New Delhi, Nov 27 (NationPress) A group of Indian researchers has uncovered a rare mutation in the USP18 gene linked to recurrent neurological decline in children.

This unique USP18 gene mutation provides vital insights into a neurological disorder that has only been documented in 11 cases globally and is now reported for the first time in India. The research was conducted by a team from the Indira Gandhi Institute of Child Health in Bangalore, in collaboration with Ramjas College, University of Delhi, and Redcliffe Labs.

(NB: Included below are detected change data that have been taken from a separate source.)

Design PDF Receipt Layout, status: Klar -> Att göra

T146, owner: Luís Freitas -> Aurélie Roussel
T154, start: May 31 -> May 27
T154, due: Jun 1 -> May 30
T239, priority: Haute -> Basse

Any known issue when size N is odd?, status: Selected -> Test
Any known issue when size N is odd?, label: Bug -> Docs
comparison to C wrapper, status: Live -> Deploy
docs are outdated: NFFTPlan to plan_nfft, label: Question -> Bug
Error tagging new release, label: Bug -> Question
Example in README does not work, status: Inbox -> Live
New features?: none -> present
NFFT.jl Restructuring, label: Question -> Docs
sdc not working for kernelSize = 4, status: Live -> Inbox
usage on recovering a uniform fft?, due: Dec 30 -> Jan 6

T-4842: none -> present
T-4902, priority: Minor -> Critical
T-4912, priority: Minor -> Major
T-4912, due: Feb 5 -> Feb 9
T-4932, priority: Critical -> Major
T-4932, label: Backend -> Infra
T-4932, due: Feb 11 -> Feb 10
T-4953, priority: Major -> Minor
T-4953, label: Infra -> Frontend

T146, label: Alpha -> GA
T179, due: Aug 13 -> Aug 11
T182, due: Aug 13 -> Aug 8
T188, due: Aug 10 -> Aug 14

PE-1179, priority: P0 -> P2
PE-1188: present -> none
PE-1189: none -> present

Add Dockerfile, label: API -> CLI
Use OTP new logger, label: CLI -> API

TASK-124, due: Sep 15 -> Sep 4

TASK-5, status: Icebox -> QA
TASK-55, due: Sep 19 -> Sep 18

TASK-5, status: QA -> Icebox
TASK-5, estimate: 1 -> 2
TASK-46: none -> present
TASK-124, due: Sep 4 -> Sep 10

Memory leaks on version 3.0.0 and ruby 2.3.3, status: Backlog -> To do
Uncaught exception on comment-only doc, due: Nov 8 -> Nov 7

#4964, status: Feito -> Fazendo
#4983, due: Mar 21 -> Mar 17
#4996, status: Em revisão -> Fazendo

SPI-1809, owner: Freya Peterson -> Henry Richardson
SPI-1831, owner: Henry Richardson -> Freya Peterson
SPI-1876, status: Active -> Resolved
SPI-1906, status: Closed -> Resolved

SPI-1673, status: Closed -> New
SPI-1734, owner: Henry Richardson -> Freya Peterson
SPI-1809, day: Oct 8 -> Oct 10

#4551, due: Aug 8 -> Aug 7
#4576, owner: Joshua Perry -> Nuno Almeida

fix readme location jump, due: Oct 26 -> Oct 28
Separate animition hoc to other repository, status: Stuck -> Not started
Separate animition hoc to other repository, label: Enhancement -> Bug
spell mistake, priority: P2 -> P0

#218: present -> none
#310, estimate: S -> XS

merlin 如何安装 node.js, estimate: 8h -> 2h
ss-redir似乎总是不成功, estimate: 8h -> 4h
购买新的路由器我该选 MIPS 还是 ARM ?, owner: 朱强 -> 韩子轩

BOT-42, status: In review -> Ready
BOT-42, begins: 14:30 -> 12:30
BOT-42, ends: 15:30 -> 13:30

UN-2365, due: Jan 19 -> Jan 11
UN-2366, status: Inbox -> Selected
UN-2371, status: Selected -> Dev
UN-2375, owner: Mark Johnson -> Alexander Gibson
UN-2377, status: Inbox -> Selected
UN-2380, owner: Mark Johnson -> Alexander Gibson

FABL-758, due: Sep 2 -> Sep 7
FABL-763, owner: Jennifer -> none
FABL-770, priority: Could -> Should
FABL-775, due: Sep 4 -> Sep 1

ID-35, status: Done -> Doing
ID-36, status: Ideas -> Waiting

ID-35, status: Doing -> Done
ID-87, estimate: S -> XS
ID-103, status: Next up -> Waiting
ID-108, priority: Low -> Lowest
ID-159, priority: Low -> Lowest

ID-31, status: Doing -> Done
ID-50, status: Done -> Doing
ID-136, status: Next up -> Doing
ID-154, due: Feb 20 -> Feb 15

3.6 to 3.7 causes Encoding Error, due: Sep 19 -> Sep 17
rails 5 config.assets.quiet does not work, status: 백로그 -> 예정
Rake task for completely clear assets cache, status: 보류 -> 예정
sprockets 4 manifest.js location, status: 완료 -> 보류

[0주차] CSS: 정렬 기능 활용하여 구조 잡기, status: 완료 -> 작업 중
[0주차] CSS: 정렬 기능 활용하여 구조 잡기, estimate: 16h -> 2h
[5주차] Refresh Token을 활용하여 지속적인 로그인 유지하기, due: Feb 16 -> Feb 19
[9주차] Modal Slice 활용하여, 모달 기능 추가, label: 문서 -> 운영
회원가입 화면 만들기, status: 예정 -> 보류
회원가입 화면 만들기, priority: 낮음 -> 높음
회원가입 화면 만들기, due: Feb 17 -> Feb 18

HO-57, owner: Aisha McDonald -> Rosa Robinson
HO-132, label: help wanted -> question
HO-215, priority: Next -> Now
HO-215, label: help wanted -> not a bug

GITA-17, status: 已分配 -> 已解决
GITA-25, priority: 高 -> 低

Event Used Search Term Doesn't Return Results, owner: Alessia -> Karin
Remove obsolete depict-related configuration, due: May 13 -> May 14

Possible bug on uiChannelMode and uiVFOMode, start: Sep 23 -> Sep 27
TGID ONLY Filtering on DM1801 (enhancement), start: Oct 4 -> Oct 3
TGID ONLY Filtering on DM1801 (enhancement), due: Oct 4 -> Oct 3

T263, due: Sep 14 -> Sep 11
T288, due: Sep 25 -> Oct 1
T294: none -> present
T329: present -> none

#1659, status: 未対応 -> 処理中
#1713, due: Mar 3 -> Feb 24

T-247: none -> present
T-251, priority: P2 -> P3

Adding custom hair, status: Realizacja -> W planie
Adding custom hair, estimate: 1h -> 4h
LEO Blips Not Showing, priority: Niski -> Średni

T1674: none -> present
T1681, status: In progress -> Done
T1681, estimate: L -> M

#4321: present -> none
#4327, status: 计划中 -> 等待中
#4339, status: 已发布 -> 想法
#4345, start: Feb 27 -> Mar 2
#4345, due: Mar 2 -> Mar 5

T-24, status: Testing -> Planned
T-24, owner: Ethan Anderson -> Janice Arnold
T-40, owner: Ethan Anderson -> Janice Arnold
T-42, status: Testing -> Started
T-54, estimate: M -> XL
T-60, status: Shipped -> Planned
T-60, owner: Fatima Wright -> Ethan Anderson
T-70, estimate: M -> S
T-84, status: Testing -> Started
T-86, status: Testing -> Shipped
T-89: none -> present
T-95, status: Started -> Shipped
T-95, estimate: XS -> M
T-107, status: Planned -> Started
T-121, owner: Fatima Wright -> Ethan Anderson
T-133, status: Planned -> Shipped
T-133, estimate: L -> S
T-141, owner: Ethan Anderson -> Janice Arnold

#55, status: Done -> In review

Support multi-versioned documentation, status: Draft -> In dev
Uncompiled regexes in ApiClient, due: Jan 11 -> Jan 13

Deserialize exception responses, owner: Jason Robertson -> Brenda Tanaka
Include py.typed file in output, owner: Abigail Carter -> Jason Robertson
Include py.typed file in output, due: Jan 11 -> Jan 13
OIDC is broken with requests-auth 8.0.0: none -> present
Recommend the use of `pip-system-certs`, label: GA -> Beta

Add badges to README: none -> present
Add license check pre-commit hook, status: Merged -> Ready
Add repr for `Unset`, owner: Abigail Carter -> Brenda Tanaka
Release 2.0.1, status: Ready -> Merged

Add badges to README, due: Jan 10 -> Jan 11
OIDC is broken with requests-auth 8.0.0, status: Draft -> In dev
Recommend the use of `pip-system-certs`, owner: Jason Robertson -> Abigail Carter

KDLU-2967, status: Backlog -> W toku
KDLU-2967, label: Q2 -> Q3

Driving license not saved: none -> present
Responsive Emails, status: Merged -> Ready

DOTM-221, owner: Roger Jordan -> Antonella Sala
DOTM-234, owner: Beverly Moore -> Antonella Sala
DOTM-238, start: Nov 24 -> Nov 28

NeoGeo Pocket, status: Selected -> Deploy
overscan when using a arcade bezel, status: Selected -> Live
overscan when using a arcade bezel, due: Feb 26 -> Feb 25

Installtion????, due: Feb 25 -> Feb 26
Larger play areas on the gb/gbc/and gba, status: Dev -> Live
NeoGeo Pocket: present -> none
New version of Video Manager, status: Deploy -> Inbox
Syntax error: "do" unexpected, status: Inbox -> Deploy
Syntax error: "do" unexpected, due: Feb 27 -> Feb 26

Pseudo-TORCH syndrome type 2 is an extremely rare inherited condition that impacts how a child's brain develops and operates. Youngsters affected by this disorder commonly exhibit severe neurological symptoms resembling congenital infections, although no actual infection is present.

The USP18 gene typically plays a role in regulating the body's immune response, preventing excessive inflammation. When this gene malfunctions, the immune system can become hyperactive, leading to damage in the brain.

The study, published in the journal Clinical Dysmorphology, documented a previously unidentified variant, c.358C>T (p.Pro120Ser), which expands the clinical understanding of Pseudo-TORCH syndrome type 2.

Dr. Vykuntaraju K. Gowda from the Department of Pediatric Neurology at Indira Gandhi Institute of Child Health stated, "This discovery emphasizes the importance of clinical intuition supported by advanced genetic testing. For years, we treated symptoms without a clear answer, but identifying this novel USP18 mutation has not only changed the diagnosis but also transformed the child’s future.”

He added, “This finding will allow us to avoid unnecessary treatments, provide precise therapy, and most importantly, guide families through informed genetic counseling. Our research demonstrates how timely genetic insights can alter the trajectory of rare neurological disorders, offering hope where answers were previously elusive."

The study began with an 11-year-old girl who started displaying symptoms from infancy, including recurrent episodes of febrile encephalopathy, characterized by fever-linked unconsciousness, seizures, delayed development, and a smaller head size.

Over time, imaging scans revealed increasing calcium deposits in various regions of her brain.

To uncover the cause of these recurring neurological issues, advanced genetic testing was recommended. By employing a focused DNA test known as exome sequencing combined with mitochondrial genome sequencing, the team discovered a previously unknown alteration in the USP18 gene, providing clarity after years of uncertainty.

The newly discovered mutation modifies the structure of the USP18 protein, impairing its capacity to regulate inflammation. This overactive immune response may account for the child’s recurrent episodes of fever-related neurological decline.

Recognizing this linkage is vital as it aids physicians in identifying early warning signs, avoiding unnecessary treatments for infections, and concentrating on monitoring and managing conditions associated with immune overactivation.

“This case marks the first documented instance of a USP18-related disease manifesting with recurrent febrile encephalopathy,” noted Dr. Himani Pandey, one of the researchers.

The research underscores the significance of early genetic testing for children exhibiting unexplained neurological symptoms and paves the way for more targeted care strategies in the future.